To investigate the saturates (F1 fraction), aromatics (F2 fraction) and NSO fractions (F3 fraction), the classic liquid chromatographic separation (ASTM D2007 2011) was performed. Silica gel activated at 120 °C for 12 h in an oven was slurry packed into a glass column (210 mm x 15 mm i.d.) with hexane. Around 40 mg of oil sample was deposited on the top of the column, and the saturated hydrocarbons were eluted with 40 mL of n-hexane. The aromatic compounds were collected by elution with 40 mL of n-hexane/methylene chloride (80:20 v/v), and the NSO fraction was eluted with 40 mL of methylene chloride/methanol (90:10 v/v).

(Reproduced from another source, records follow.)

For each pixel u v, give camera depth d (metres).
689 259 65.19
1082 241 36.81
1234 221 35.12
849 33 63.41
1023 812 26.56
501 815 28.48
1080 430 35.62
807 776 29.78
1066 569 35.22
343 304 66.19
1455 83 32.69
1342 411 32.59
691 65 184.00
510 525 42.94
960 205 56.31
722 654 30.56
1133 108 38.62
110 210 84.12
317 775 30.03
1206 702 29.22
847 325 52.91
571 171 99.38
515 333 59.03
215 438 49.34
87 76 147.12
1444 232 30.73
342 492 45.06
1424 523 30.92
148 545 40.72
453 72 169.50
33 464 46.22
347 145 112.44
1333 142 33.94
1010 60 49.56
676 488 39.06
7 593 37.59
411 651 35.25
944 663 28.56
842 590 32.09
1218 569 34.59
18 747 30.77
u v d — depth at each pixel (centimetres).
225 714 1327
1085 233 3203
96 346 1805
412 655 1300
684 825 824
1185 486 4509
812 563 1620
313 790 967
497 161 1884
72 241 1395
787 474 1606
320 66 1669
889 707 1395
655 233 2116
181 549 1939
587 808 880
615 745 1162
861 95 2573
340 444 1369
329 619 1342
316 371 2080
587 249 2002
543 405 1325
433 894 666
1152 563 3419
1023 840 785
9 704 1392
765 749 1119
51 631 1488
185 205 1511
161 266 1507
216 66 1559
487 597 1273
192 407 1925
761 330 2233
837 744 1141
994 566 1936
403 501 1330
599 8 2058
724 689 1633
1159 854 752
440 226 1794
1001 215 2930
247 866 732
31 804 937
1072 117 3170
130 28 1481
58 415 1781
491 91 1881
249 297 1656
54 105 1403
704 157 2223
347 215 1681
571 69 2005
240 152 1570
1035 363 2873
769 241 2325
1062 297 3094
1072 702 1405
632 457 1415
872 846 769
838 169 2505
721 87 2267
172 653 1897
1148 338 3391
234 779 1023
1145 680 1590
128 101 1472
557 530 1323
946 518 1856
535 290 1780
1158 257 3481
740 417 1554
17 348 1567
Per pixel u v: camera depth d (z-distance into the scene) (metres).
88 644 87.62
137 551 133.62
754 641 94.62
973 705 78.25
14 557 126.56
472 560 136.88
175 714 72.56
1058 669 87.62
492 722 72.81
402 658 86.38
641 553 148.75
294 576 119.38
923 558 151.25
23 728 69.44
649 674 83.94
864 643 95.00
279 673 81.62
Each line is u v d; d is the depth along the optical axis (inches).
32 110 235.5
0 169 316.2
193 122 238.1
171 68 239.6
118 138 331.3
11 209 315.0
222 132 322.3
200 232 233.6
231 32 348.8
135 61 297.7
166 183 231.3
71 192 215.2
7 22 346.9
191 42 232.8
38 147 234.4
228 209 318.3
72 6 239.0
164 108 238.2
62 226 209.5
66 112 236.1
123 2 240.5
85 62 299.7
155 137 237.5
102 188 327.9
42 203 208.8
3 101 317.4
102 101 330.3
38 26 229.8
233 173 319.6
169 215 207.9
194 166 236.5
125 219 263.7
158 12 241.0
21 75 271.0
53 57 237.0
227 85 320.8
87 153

The solvents were evaporated under vacuum and the quantification of the fraction was performed using the gravimetric method.

Adsorption experiments

Each adsorbent was packed inside a glass column (210 mm x 15 mm i.d.) using methylene chloride from Sigma Aldrich. Two crude oils, C13 and C20, were tested, and for each adsorption test nearly 1 g of crude oil was deposited on the top of the column. The filtered fraction, named of filtered oil, was eluted with 10 mL of methylene chloride and collected in a beaker, previously weighted. The amount of total adsorbed oil, which may contain polar and non-polar compounds, was obtained by gravimetric method, from the ratio between the crude oil concentration in the solvent (mg/mL) before (initial concentration) and after adsorption (final concentration, e.g., filtered oil), as calculated by Equation 1.

% R e m o v a l = ( C i C f ) / C i × 100 (1)

Ci = oil concentration in solution before addition of the adsorbent;

Cf = oil concentration in solution after adsorption.

The filtered oils obtained in the adsorption tests were also fractionated according to the procedure of classic liquid chromatographic separation performed for crude oils, to compare any changes in the saturated, aromatic and NSO fractions.

ESI (−) FT-ICR MS analyses

To assess the efficiency of acidic polar compound removal, especially NA, by the adsorbents and to monitor the changes of heteroatom class distribution in the crude oil and filtered oils, a Fourier transform ion cyclotron resonance mass spectrometer (FT-ICR MS) was employed using electrospray ionization (ESI) in negative-ion mode.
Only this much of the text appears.